▶ [Task instructions] Reproduce word for word the passage of the post on Amazon load balancing and auto scaling below, starting with "All things are" and going on through "the business money.".

▶ [Text shown]
So how does the ELB work? It does it simply by checking a specific file, usually a web-page file on a set schedule to ensure that the instance is healthy.
There are six parameters that one needs to be configure: 

'Protocol' - you can use either HTTP or TCP as the protocol of choice. 
'Target' - this is the file that the ELB checks to ensure it is all OKAY, usually it will be a simple web-page such as the default.htm file.
'Interval' - this is how often the ELB will perform the above health check.
'Timeout' - this is how long to allow the instance to respond to the health check before a failure is recorded.
'Unhealthy threshold' - is the number of *consecutive* failures before the ELB marks the instance as 'failed' and 'OutOfService'.
'Health threshold' is the number of successful checks before the ELB marks the instance as 'working' and 'InService' 

Create CNAME Record for ELB Instance 

When an ELB instance is first created, AWS provides you a public DNS name. It is unique but quite long and difficult to remember. Much better to have something a bit friendly for it. To do this, you will need to create a CNAME record in DNS to redirect the friendly URL to this DNS name. I blogged about this in my previous post.

Thursday 16 September 2010

More Cloud
Back from leave and onto our cloud work. We've been looking at moving our ArcGIS Server Instances to version 10.0 and it was with some eagerness that on monday, we switched the older ArcGIS Server 9.3.1 instance to ArcGIS Server 10.0 - we had the latter instance running in a staging environment for a couple of weeks and have to admit, it looks very good. 

All things are green and working very well. I am happy.  

There are a few things that I need to look at - there will be no more changes to the base image as we're now on ArcGIS Server 10 but a lot around the effective management of these AMIs. First job is to remove all the older 9.3.1 images and ensure that we're running the minimum number of images. It all costs the business money. 

So what are we looking at now? Well - it is auto scaling; I need a method by which the ArcGIS Server images we have can automatically increase their resources in response to an increase in demand while removing resources when the demand drops. 

I know AWS has this ability so I went looking and it is called 'auto scaling'. However, my first idea that this would add CPU resources to a specific EC2 instance is wrong. It does not. The auto scaling adds instances (whole virtual machines) to your pre-configured pool as required. 

OK so how does this auto scaling work? 

CloudWatch
This is Amazon's monitoring service - it is quite simple but for $0.015/CPU, one can keep track of your instance health on a variety of dimensions such as CPU utilisation, Disk I/O, Availability of RAM, etc.
It would be nice to plug into this data stream directly and use ActiveXperts or something to send warning emails and SMS to those who need it but I think this is limited at the moment. Now CloudWatch is indirectly required for auto scaling as you create new rules based on the metrics you get back - these rules include adding or removing instances as required.

Auto scaling
Auto scaling is free! However, one needs to use CloudWatch (which isn't free) before you can get auto scaling to work. So it isn't as free as one would think.

With auto-scaling, you first have to define an auto scaling group, with virtual machines as members. You then create pre-defined CloudWatch parameters and Amazon will automatically launch and add virtual servers when certain conditions and thresholds are met.

All this is done through the 
This even works with the AWS load balancer. Good stuff and quite easy to implement.

Yes, Amazon has load balancers available.

Elastic Load Balancing
For $0.025/CPU hour plus $0.08/GB data transfer you get an easy to configure and almost instantly available. To configure the load balancer, one maps the external DNS of your choosing (in this case an 'a' record) using a CNAME mapping to the DNS name provided by AWS.

However, there's a great article on why auto scaling without any capacity planning or control is a bad idea. I also learnt a new term while reading this article: being 'SlashDotted'.

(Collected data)
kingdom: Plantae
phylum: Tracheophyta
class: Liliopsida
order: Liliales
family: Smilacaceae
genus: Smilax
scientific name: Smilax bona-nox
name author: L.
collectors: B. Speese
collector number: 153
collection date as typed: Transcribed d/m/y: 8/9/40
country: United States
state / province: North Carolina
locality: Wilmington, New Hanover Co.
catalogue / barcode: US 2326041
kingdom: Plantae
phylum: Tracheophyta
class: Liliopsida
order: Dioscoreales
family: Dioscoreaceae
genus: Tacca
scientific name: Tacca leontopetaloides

▶ [Final answer]
All things are green and working very well. I am happy.  

There are a few things that I need to look at - there will be no more changes to the base image as we're now on ArcGIS Server 10 but a lot around the effective management of these AMIs. First job is to remove all the older 9.3.1 images and ensure that we're running the minimum number of images. It all costs the business money.